Manually modify the weights of TF Lite models

James_He · June 16, 2021, 4:55pm

After post-training quantization, is it possible to change the dense-layer weights in TF Lite models?
An example of what I would like to do:

  interpreter = tf.lite.Interpreter(model_path=Flags.tfl_file_name)
  interpreter.allocate_tensors()
  tensor_details = interpreter.get_tensor_details()
  weight_idx = 0
  for tensor in tensor_details:
    if tensor['name'] == 'sequential/dense/MatMul':
      weight_shape = tensor['shape']
      weight_idx = tensor['index']
      weight = interpreter.get_tensor(weight_idx)
      weight = np.zeros(weight_shape,dtype='int8')
      print(weight)
      interpreter.set_tensor(weight_idx, weight)

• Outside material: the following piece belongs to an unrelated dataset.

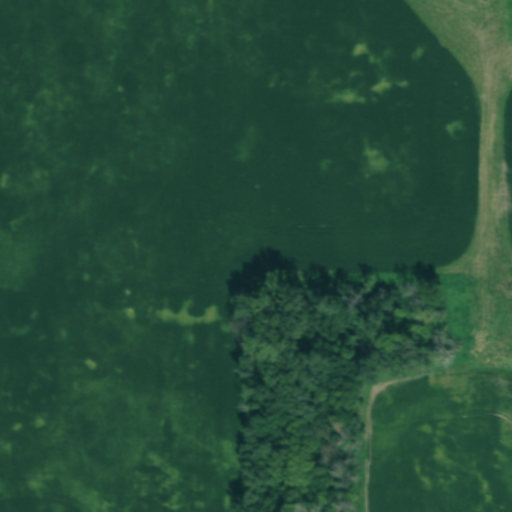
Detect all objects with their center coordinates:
building: (482, 448)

This feature is needed for my hardware-accelerated Fully_Connected kernel.

uint8_t · June 9, 2023, 3:19am

Hello,

I know that it has been two years ever since this was asked, but I have been researching the matter for quite a while now and I can provide some help.

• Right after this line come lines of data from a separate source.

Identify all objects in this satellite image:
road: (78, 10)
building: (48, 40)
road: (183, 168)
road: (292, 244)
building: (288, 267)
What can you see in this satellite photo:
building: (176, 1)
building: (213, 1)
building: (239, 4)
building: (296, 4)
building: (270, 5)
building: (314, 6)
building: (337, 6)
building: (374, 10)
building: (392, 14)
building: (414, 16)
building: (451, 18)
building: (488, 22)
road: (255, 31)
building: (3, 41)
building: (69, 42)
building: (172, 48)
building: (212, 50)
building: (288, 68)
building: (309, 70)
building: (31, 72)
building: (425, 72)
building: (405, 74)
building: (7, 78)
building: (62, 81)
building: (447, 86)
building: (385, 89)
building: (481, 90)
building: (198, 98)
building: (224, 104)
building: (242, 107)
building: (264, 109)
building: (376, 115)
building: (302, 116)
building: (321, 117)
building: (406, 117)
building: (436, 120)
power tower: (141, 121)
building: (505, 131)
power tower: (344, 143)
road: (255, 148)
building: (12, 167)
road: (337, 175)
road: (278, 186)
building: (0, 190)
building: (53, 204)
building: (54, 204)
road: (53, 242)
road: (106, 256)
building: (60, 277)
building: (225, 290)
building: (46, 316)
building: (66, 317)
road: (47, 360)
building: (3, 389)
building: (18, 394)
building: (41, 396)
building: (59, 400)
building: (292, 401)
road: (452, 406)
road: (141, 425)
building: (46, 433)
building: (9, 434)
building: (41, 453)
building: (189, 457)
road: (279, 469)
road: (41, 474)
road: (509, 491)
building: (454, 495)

The answer to the question is probably no, you can’t directly modify intermediate weight tensors, at least through the Interpreter interface. A workaround that I have come up with is to use the tensorflow.lite.tools.flatbuffer_utils.read_model_with_mutable_tensors function to read the tflite file into a Python object, access the data buffers through model.buffers, modify them, and then rewrite the model to a file using tensorflow.lite.tools.flatbuffer_utils.write_model and read the model through an Interpreter once again (you can probably initialize the Interpreter using the in-memory content but I don’t know what does the model_content argument expect).

Here’s an example:

model_path = "./model.tflite"
model = read_model_with_mutable_tensors(model_path)
n_buffers = len(model.buffers)
for t in range(n_buffers):
  buf = model.buffers[t]
  if buf.data is not None:
    for i in range(len(tnsr.data)):
      buf.data[i] ^= (1 << 0)   # flip the least significant bit of each byte
      write_model(model, model_path)
      interpreter = tf.lite.Interpreter(model_path=model_path)
      interpreter.allocate_tensors()
      ...
      # Here, you can run inference on the modified model